Restate word for word the lines of the entries below, starting with the line that holds "- [cavalry officer](#cavalry-officer)" and ending with the line that holds "GbE| HP J9281B", and no others.
===== RECORDS SUPPLIED =====
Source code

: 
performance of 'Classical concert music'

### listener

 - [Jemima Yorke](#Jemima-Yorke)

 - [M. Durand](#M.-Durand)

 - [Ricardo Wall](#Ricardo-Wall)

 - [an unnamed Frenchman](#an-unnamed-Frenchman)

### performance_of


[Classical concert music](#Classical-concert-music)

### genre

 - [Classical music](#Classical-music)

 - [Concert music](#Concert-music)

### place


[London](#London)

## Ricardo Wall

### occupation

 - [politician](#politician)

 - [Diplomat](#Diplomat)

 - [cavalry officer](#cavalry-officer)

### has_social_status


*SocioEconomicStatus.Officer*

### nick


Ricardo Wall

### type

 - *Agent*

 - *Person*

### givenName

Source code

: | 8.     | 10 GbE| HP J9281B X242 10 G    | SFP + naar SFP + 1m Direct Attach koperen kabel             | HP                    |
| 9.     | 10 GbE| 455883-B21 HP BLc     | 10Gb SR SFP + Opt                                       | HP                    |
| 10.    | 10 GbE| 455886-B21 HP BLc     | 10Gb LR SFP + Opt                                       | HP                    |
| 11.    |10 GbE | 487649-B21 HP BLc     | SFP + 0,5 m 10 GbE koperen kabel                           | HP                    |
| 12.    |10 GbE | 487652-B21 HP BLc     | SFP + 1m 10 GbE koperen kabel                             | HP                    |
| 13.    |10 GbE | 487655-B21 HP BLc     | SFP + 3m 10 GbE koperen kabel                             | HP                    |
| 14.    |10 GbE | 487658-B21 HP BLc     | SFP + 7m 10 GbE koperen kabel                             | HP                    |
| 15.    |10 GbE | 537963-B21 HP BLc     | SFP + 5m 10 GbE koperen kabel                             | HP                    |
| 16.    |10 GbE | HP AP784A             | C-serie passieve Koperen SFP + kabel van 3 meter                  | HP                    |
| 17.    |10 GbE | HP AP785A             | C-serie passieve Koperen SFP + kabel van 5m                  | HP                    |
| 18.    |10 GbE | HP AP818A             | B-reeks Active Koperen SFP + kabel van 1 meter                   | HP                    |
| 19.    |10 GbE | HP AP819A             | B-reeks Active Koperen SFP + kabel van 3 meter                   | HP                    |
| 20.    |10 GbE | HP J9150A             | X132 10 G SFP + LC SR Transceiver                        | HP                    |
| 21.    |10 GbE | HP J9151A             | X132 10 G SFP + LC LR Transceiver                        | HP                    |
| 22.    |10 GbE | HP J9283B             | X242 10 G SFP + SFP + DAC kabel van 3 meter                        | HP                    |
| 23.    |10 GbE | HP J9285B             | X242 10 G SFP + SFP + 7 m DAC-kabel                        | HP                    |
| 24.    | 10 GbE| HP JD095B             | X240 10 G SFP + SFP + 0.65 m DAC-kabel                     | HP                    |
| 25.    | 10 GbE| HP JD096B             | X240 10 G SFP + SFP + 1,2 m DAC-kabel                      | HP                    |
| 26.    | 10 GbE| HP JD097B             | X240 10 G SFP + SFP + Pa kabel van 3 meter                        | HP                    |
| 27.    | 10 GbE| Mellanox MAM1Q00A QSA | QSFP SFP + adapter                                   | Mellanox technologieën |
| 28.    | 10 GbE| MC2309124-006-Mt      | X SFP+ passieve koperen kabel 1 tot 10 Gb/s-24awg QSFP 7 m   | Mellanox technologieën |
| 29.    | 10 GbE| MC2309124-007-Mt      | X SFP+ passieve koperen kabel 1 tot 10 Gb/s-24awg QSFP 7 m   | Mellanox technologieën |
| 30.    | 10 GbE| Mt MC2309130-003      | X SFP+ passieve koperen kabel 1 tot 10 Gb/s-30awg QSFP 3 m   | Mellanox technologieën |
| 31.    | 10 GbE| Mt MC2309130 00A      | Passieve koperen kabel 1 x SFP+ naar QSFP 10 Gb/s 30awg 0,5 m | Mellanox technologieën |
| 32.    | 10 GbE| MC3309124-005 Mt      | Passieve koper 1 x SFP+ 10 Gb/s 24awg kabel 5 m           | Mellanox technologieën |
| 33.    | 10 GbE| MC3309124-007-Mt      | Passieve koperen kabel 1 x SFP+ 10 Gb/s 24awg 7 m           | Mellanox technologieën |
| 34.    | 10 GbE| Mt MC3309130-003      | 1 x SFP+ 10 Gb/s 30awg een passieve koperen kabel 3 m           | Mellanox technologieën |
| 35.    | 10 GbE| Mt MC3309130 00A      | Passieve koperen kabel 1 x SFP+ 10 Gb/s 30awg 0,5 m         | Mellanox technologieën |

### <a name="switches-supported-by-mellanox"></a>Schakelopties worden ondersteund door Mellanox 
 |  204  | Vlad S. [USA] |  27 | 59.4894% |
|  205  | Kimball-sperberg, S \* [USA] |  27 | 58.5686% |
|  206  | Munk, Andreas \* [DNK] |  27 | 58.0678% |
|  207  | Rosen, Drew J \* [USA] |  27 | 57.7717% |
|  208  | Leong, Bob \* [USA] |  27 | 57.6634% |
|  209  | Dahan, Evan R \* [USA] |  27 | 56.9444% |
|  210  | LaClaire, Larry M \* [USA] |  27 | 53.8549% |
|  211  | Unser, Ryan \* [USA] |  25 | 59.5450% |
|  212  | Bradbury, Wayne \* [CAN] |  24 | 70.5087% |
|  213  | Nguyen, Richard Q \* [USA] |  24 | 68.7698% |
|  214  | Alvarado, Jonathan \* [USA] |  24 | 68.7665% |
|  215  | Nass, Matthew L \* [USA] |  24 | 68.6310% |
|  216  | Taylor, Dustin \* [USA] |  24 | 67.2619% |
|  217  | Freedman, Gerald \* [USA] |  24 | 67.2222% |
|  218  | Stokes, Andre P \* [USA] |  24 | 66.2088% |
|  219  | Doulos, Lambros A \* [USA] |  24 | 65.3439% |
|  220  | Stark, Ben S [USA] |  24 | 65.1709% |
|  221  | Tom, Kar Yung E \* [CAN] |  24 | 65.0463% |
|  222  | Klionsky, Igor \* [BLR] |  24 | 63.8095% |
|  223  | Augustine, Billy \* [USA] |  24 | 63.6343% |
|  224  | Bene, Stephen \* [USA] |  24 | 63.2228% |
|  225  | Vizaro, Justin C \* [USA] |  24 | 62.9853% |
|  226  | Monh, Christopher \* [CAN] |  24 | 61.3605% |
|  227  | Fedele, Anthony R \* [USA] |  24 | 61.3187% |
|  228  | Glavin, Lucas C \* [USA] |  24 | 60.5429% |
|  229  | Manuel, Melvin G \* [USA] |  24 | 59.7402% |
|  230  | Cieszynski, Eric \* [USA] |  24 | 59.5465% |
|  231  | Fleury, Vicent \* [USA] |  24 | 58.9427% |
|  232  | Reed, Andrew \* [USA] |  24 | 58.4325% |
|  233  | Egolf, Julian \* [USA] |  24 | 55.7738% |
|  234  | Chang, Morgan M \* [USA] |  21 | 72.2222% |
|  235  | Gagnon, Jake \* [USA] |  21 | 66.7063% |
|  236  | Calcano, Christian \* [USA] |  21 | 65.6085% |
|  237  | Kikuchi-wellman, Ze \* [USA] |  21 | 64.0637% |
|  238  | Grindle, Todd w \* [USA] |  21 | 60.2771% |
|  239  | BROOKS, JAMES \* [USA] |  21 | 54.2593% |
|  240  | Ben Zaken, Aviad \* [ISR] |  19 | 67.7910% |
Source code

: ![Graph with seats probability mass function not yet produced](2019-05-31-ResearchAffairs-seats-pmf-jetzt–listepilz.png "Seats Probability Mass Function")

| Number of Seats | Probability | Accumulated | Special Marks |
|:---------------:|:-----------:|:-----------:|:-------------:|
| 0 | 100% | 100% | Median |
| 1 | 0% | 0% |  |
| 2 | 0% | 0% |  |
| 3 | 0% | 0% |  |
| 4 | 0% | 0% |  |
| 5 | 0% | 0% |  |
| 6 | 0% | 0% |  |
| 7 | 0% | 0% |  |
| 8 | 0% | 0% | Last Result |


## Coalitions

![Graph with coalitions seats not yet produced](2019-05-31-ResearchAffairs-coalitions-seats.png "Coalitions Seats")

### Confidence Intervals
=====
RESPONSE TO THE TASK:
 - [cavalry officer](#cavalry-officer)

### has_social_status


*SocioEconomicStatus.Officer*

### nick


Ricardo Wall

### type

 - *Agent*

 - *Person*

### givenName

Source code

: | 8.     | 10 GbE| HP J9281B X242 10 G    | SFP + naar SFP + 1m Direct Attach koperen kabel             | HP                    |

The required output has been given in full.